Hemorrhagic Complications of Anticoagulant Treatment. part 22
Finally, the results of Global Utilization of Streptokinase and t-PA for Occluded Coronary Arteries IIa and the Thrombolysis in Myocardial Infarction (TIMI) 9A studies in patients with ischemic coronary syndromes indicated that a 20% increase in the IV heparin dose above the 1,000 U/h that was used in the Global Utilization of Streptokinase and t-PA for Occluded Coronary Arteries I study increased the risk of intracranial bleeding when combined with thrombolytic therapy.
3.1.2 Relationship between risk of bleeding and method of administering heparin
The evidence for a relationship between the risk of bleeding and the method of administering heparin comes from randomized trials in which UFH was either administered by continuous IV infusion with intermittent IV injection, continuous IV heparin with subcutaneous heparin, continuous IV heparin for approximately 10 days with a shorter course (4 to 5 days), continuous IV heparin and oral anticoagulants compared with oral anticoagulants alone, continuous IV heparin administered on a weight-adjusted basis with a standard clinical approach (5,000-U bolus, 1,000 U/h), and continuous IV heparin monitored using either the APTT or monitored using a heparin assay.
In summary, there was an increased rate of major bleeding with intermittent IV heparin compared with continuous IV infusion. Continuous IV heparin caused less bleeding than intermittent IV heparin; continuous IV heparin and subcutaneous heparin were associated with a similar amount of bleeding; and continuous IV heparin for approximately 10 days and 5 days caused a similar amount of bleeding.

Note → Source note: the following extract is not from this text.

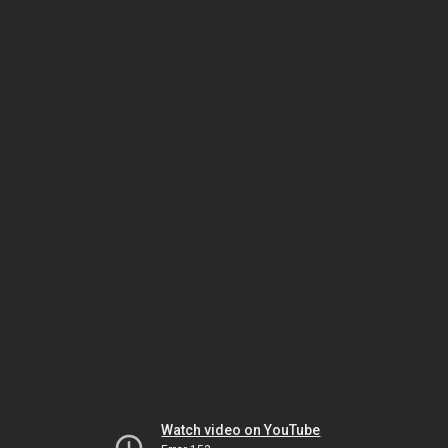
Watch video on YouTube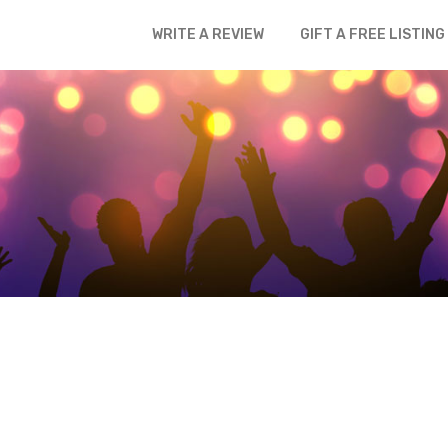
WRITE A REVIEW
GIFT A FREE LISTING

3.1.3 Relationship between the risk of bleeding and patient risk factors
There is good evidence that comorbid conditions, particularly recent surgery or trauma, are very important risk factors for heparin-induced bleeding. This association was demonstrated in the study by Hull and associates in patients with proximal vein thrombosis. Patients without clinical risk factors for bleeding were treated with a starting dose of 40,000 U of heparin by continuous infusion, while those with well-recognized risk factors for bleeding (recent surgery, trauma) received a starting dose of 30,000 U. Bleeding occurred in 1 of 88 low-risk patients (1%) who received 40,000 U initially and 12 of 111 high-risk patients (11%) who received 30,000 U.
The concomitant use of aspirin was identified as a risk factor in early retrospective studies and corroborated by Sethi and associates. In their study in patients undergoing aortocoronary bypass surgery, the preoperative use of aspirin caused excessive operative bleeding in patients who receive very high doses of heparin as part of the routine for bypass procedures. Although the concomitant use of aspirin is associated with heparin-induced bleeding, this combination is used frequently in the initial treatment of acute coronary artery syndromes without serious bleeding.